Many types of tunnels can be used and VPNs can be put together in many ways, but the IPsec implementation of Linux (FreeS/WAN) is by far the most secure and compatible way to do it. In this article, I explain how to establish LAN-to-LAN tunnels using the x509 patch and only one static IP address. I also tell you two ways to get around the four tunnel inconvenience.
FreeS/WAN has two main parts: the IPsec patch for the kernel (KLIPS) that implements AH (authentication header), ESP (encapsulating security payload) and packet handling within the kernel; and the userland tools (pluto). Pluto implements IKE (internet key exchange), which negotiates the many connections with other systems.
The first thing to do is make the kernel understand IPsec, which can be done by applying the IPsec patch to the kernel's source tree and compiling it. People at the FreeS/WAN project have done a great job documenting the whole process, but for the impatient users (like myself), shortcuts are lifesavers. So, the most recommended way of doing this is not doing it all; instead, install the packages ready to be downloaded from the FreeS/WAN web site. Because I'm going to talk about the x509 FreeS/WAN patch here, download the x509 "already patched" packages.

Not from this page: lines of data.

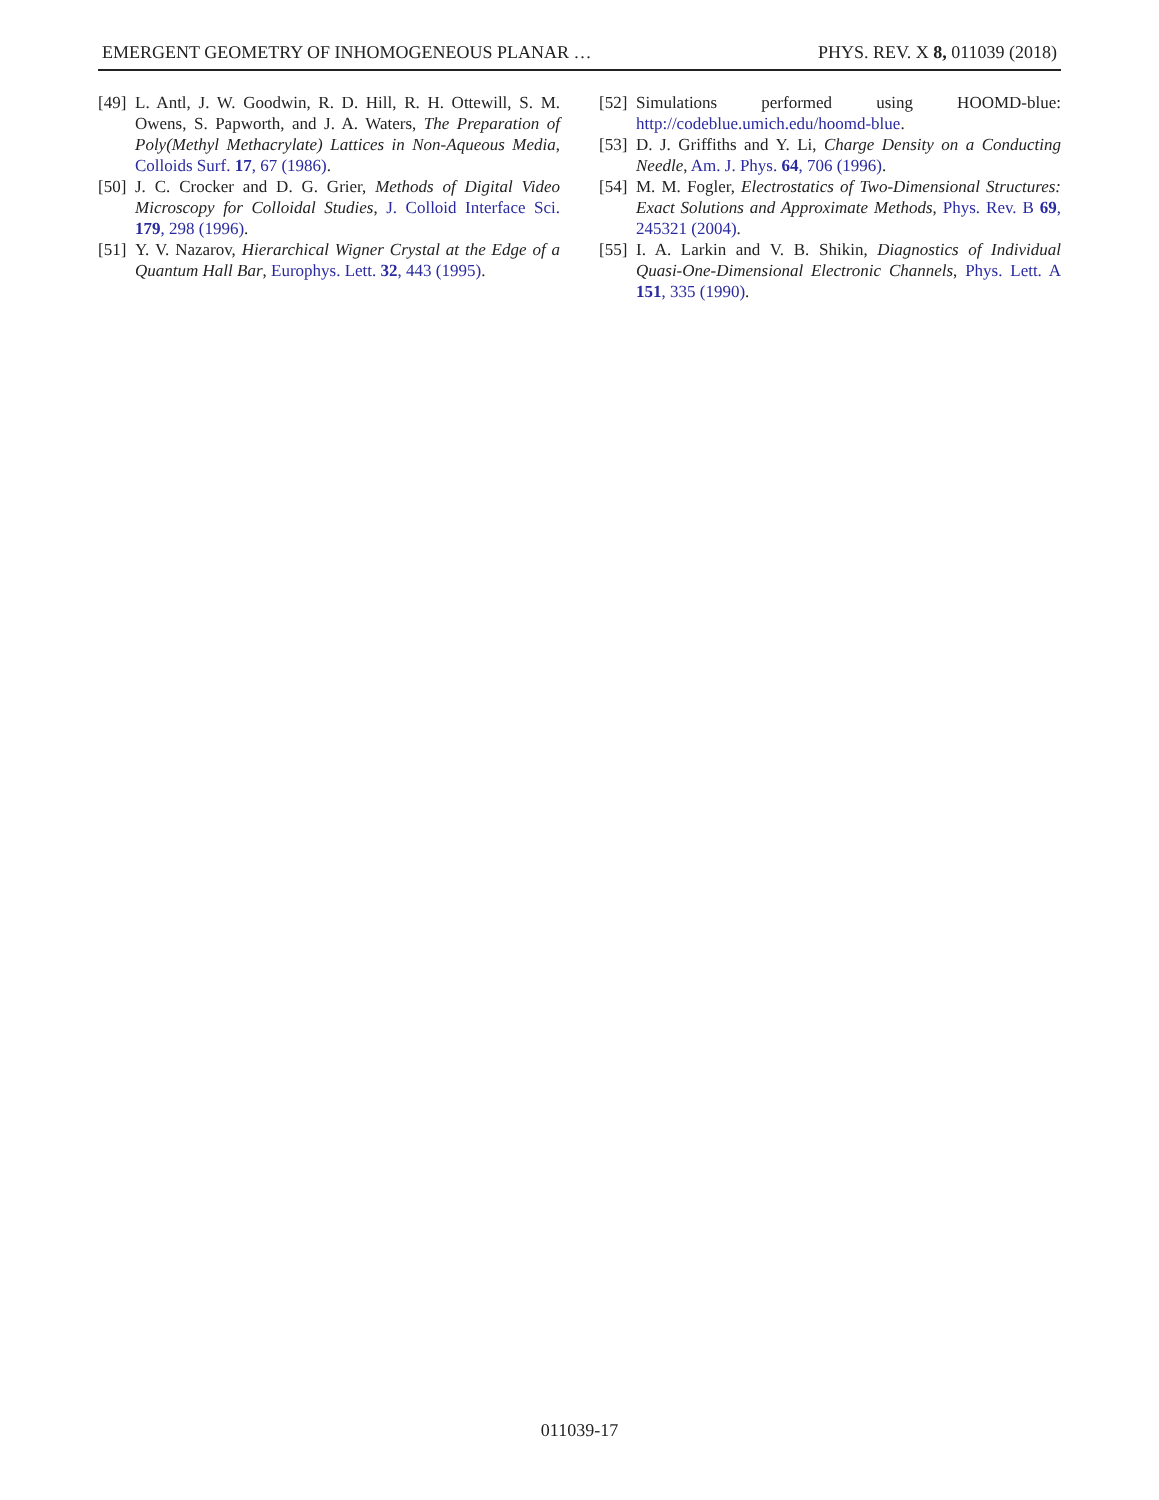EMERGENT GEOMETRY OF INHOMOGENEOUS PLANAR … PHYS. REV. X 8, 011039 (2018)
[49] L. Antl, J. W. Goodwin, R. D. Hill, R. H. Ottewill, S. M. Owens, S. Papworth, and J. A. Waters, The Preparation of Poly(Methyl Methacrylate) Lattices in Non-Aqueous Media, Colloids Surf. 17, 67 (1986).
[50] J. C. Crocker and D. G. Grier, Methods of Digital Video Microscopy for Colloidal Studies, J. Colloid Interface Sci. 179, 298 (1996).
[51] Y. V. Nazarov, Hierarchical Wigner Crystal at the Edge of a Quantum Hall Bar, Europhys. Lett. 32, 443 (1995).
[52] Simulations performed using HOOMD-blue: http://codeblue.umich.edu/hoomd-blue.
[53] D. J. Griffiths and Y. Li, Charge Density on a Conducting Needle, Am. J. Phys. 64, 706 (1996).
[54] M. M. Fogler, Electrostatics of Two-Dimensional Structures: Exact Solutions and Approximate Methods, Phys. Rev. B 69, 245321 (2004).
[55] I. A. Larkin and V. B. Shikin, Diagnostics of Individual Quasi-One-Dimensional Electronic Channels, Phys. Lett. A 151, 335 (1990).
011039-17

The installation of these RPM packages is no different from any other .rpm package:
# rpm -ivh freeswan-version-module.rpm # rpm -ivh freeswan-version.rpm
A word of advice: if you install the packages this way, do not try to compile the sources in the .tgz packages. Doing so will overwrite the FreeS/WAN binaries (pluto's tools) before you know it, and get you into trouble.
Once the installation is done, you're ready to link your offices with encrypted tunnels.

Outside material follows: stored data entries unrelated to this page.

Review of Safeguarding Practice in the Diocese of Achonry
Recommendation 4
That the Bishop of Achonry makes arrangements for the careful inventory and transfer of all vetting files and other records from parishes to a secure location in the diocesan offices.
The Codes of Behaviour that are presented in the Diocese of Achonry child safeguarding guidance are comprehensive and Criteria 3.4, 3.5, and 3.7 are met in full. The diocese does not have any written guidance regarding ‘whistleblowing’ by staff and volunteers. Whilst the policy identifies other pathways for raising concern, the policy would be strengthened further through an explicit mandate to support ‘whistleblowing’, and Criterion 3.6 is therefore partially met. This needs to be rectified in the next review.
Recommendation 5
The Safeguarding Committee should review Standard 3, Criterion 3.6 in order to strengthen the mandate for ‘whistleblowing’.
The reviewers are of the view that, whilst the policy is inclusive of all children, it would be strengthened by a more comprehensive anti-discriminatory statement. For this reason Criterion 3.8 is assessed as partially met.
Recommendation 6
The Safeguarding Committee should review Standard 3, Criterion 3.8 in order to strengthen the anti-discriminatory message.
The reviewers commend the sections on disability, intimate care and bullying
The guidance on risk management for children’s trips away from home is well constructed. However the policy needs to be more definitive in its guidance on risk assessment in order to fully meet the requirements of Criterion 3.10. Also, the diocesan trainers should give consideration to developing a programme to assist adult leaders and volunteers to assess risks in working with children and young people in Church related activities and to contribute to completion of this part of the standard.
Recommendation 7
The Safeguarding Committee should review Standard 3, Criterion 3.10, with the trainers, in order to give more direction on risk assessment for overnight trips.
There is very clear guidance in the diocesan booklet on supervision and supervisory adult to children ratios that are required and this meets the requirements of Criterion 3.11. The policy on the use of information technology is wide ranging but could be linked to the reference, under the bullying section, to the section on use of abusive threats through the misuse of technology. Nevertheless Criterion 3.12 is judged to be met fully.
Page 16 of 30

Two files play a major role in configuring FreeS/WAN, the /etc/ipsec.conf file and the /etc/ipsec.secrets file. Things always can get more difficult, but because we want to keep this simple, let's play with only these two guys. The ipsec.conf file contains all the information about how the tunnels are established, and the ipsec.secrets file contains all the passwords and things we want to keep, well, secret.
The ipsec.conf file consists of two sections, the config and the conn section. Right now the only config section recognized by FreeS/WAN is "setup config". The config setup section contains all the information the software needs to know at the time it starts up. Here's an example from this section:
config setup interfaces=%defaultroute klipsdebug=none plutodebug=none plutoload=%search plutostart=%search uniqueids=yes
The most important value here is the interfaces parameter; the %defaultroute special value means the interface that pluto uses to establish an encrypted tunnel is the one that has the system's default route. The debug parameters, klipsdebug and plutodebug, need changing only when you have strange problems. The default messages receive get in the logs (messages and auth/secure) are, in most cases, enough to understand where the problem is.
The conn sections tell what type of tunnels pluto can accept or establish. Let's start with an example of what I'm going to call "the concentrator", which is the secure gateway (sgw) in front of the LAN to which everybody wants to connect. This concentrator is the only gateway (gw) that needs a static IP address in my example, and it also is the center of the star network topology used in this case.
conn %default keyingtries=0 authby=rsasig leftrsasig=%cert leftcert=hostBobcert.pem leftsubnet=192.168.1.0/24 leftnexthop=the Concentrator's default gateway rightrsasig=%cert
As this is the default conn section, the parameters set here apply to all the conn sections. The keyingtries line states how many times pluto tries to establish a specific tunnel; a zero value means keep trying. The authby parameter can have one of two values, secret, for pre-shared secret keys authentication and rsasig, which is used to authenticate the sgw using a RSA digital signature. leftrsasig tells pluto how to get the RSA signature from the left side of the tunnel. %cert is an x509-specific value that says the public key should be extracted from an X.509 certificate sent by the peer. leftcert is an x509-specific parameter that informs pluto which file has the x509 certificate on the left side of the tunnel. In this example, the concentrator's certificate is Bob.
The FreeS/WAN people did a great job of naming things. Instead of using the local or remote names, they chose left and right; thus, the same names can be used in any peer's ipsec.conf file. The left name is always used to point to the same sgw; that is, left is always left and right is always right, no matter which sgw you're configuring. In this example, left is the concentrator.